[Material supplied — start]

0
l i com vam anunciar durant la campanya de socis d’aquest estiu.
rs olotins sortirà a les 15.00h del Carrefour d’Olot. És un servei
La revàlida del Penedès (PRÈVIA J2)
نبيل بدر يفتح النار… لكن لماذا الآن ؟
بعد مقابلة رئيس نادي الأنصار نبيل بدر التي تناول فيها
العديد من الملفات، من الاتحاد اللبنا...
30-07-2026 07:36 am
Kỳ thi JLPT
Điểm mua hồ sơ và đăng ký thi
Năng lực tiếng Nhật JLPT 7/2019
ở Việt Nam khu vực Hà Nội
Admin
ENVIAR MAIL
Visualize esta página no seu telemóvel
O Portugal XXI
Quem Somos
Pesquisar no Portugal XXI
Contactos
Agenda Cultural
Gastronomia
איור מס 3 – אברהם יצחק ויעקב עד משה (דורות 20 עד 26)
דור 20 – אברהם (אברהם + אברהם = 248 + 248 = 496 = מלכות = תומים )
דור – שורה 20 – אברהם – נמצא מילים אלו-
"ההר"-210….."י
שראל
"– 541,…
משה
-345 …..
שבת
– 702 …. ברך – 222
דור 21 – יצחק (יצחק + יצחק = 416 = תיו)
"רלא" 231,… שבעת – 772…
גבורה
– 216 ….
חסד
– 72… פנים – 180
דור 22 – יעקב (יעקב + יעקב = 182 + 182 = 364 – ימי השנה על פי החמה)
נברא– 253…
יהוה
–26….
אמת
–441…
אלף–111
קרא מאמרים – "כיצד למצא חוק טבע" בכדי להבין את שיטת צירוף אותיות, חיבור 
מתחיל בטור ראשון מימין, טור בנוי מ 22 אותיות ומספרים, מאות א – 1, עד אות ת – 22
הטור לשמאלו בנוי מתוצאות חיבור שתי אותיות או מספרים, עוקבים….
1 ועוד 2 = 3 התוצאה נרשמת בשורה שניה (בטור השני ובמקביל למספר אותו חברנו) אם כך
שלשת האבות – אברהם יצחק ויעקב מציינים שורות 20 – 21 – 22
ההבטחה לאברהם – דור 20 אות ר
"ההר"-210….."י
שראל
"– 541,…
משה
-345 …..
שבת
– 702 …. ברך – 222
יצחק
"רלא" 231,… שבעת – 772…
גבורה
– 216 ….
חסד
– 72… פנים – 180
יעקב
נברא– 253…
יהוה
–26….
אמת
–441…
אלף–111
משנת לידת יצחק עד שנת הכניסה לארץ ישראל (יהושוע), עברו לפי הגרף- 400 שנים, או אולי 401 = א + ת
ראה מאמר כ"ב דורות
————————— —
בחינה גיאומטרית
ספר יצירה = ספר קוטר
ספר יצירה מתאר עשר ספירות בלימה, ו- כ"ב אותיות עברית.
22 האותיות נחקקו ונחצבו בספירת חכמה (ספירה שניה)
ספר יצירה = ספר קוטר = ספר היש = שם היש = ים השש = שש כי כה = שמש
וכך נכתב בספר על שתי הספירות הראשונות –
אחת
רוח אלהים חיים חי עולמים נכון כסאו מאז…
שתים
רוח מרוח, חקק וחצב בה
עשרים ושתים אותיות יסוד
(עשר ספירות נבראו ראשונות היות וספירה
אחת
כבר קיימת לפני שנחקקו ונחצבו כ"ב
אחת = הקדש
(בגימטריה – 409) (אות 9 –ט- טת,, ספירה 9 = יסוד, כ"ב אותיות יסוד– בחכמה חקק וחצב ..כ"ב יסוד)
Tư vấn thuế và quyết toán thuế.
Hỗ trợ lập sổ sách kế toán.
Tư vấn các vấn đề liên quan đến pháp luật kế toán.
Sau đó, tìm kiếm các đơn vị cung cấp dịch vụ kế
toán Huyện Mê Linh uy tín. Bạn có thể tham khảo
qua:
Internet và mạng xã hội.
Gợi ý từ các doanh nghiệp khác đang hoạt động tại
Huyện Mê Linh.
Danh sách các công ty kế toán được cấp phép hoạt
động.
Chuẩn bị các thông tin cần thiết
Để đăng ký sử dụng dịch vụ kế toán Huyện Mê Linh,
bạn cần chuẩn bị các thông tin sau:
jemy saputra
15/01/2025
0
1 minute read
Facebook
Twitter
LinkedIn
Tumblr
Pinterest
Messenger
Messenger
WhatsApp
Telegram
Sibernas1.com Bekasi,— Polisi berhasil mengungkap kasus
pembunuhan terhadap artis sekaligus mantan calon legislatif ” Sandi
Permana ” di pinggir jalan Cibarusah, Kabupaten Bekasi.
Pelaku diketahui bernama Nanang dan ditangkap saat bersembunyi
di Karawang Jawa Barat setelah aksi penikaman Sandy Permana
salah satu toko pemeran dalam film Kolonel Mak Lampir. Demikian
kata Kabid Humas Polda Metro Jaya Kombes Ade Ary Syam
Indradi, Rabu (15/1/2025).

[Material supplied — finish]

Work order:
Taking the entries from their first line through the line with "بعد مقابلة رئيس", inclusive, restate each line word for word and give nothing else.

Task result:
0
l i com vam anunciar durant la campanya de socis d’aquest estiu.
rs olotins sortirà a les 15.00h del Carrefour d’Olot. És un servei
La revàlida del Penedès (PRÈVIA J2)
نبيل بدر يفتح النار… لكن لماذا الآن ؟
بعد مقابلة رئيس نادي الأنصار نبيل بدر التي تناول فيها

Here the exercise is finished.